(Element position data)
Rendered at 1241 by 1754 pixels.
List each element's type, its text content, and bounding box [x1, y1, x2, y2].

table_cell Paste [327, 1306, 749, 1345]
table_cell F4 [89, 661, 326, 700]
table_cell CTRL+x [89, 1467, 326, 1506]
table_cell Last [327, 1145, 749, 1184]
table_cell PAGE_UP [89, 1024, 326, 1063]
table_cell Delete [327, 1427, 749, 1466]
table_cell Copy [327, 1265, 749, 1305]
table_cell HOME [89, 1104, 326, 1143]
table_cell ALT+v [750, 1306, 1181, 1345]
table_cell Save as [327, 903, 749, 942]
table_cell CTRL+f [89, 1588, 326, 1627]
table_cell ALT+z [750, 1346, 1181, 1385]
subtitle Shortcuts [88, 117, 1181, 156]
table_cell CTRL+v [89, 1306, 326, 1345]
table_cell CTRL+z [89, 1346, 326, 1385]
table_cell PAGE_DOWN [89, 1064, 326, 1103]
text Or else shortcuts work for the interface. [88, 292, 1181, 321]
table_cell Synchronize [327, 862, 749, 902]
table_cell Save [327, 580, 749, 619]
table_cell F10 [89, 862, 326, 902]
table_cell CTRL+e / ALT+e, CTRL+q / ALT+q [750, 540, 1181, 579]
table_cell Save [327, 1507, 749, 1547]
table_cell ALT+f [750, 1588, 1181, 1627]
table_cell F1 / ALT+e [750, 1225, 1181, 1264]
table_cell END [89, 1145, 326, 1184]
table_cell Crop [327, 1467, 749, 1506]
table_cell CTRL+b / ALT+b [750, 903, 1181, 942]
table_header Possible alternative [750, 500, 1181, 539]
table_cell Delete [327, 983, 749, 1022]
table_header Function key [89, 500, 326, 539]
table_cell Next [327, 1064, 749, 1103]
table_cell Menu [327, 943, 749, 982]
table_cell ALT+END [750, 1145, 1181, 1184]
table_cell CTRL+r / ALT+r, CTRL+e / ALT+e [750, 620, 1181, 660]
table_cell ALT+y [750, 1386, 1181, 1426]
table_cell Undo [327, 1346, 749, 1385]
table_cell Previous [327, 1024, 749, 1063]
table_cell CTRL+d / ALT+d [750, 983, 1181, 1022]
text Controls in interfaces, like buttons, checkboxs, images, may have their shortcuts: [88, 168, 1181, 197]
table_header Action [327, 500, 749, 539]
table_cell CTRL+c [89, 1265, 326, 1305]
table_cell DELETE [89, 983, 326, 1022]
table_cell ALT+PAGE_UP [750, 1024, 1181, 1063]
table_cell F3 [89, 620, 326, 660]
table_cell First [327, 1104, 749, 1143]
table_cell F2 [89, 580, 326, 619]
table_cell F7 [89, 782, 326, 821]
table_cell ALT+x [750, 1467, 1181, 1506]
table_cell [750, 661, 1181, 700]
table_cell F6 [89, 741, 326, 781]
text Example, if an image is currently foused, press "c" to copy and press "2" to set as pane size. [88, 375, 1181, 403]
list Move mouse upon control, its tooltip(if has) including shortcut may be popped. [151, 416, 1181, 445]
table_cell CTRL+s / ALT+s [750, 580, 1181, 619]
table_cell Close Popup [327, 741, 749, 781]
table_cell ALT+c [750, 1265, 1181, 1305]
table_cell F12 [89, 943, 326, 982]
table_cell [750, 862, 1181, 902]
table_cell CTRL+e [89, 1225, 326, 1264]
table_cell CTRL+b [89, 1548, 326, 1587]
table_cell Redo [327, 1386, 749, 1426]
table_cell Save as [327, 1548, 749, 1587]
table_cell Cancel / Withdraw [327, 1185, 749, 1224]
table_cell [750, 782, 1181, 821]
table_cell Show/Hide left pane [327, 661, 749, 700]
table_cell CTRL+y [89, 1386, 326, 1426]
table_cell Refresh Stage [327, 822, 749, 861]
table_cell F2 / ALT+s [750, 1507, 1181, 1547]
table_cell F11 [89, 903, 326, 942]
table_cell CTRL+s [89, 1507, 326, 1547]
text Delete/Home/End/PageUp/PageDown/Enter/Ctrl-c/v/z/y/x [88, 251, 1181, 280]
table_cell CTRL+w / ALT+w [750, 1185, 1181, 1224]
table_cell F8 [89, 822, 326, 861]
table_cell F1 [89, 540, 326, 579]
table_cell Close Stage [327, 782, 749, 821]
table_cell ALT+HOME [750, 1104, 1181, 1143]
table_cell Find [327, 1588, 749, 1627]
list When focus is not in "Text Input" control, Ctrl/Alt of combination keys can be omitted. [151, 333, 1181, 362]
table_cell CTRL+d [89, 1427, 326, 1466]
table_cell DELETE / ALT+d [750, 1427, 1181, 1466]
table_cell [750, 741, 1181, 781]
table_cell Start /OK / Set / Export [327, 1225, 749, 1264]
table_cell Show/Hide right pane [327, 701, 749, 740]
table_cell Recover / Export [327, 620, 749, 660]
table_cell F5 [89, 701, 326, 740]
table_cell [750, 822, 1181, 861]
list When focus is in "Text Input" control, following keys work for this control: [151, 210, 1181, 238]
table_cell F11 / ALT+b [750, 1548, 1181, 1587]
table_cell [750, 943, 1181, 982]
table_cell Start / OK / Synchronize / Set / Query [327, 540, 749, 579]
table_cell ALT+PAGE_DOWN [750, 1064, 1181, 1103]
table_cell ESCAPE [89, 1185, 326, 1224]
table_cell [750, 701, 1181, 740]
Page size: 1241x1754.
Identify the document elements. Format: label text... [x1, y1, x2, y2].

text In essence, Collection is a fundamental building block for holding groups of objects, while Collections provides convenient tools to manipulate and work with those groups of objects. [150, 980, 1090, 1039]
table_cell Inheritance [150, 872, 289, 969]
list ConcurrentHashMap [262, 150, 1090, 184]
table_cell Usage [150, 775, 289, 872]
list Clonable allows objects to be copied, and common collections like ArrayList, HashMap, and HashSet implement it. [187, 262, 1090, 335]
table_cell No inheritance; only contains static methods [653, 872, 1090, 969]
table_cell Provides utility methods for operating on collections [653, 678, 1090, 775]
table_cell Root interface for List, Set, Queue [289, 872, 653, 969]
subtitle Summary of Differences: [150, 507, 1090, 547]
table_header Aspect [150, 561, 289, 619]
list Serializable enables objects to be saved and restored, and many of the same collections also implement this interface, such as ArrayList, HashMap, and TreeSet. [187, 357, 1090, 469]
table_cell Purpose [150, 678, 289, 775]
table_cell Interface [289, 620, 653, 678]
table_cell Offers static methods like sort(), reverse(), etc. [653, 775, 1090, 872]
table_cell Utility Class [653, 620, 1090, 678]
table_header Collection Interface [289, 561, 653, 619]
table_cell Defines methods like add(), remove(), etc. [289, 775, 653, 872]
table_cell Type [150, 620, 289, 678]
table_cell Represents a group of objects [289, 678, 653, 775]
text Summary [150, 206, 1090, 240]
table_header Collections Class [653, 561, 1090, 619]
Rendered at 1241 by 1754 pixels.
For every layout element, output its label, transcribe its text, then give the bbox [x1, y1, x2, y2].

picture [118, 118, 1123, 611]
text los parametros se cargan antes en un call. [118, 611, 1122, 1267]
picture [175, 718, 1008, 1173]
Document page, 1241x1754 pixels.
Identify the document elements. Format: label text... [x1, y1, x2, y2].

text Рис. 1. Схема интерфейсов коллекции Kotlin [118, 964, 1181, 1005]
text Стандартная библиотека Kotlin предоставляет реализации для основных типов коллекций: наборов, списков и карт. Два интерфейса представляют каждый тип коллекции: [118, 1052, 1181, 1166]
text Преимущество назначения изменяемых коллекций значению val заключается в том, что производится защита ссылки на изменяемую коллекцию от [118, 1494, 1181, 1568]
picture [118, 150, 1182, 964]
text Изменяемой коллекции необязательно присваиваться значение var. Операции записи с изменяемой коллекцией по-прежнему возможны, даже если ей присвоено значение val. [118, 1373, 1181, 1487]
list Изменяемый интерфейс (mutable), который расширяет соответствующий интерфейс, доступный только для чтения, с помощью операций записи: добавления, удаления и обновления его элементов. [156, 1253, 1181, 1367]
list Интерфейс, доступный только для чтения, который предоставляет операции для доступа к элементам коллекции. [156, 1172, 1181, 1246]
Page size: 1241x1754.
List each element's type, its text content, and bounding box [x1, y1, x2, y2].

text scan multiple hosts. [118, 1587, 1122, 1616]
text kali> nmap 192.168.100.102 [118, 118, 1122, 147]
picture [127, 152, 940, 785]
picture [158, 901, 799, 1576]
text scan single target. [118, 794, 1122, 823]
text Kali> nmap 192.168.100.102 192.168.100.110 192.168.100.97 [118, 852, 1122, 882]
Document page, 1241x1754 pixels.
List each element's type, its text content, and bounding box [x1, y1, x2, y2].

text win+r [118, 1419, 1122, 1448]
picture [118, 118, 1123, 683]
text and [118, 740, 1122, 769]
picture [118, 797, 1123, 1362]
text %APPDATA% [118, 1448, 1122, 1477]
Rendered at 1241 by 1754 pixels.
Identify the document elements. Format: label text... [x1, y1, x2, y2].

# What you have to do
Copy the items from the line containing "text win+r [118, 1419, 1122, 1448]" through the last item, changing "Rendered" to "Displayed" and leaving everything else the same.

# Solution to this exercise
text win+r [118, 1419, 1122, 1448]
picture [118, 118, 1123, 683]
text and [118, 740, 1122, 769]
picture [118, 797, 1123, 1362]
text %APPDATA% [118, 1448, 1122, 1477]
Displayed at 1241 by 1754 pixels.
Identify the document elements. Format: label text... [x1, y1, x2, y2].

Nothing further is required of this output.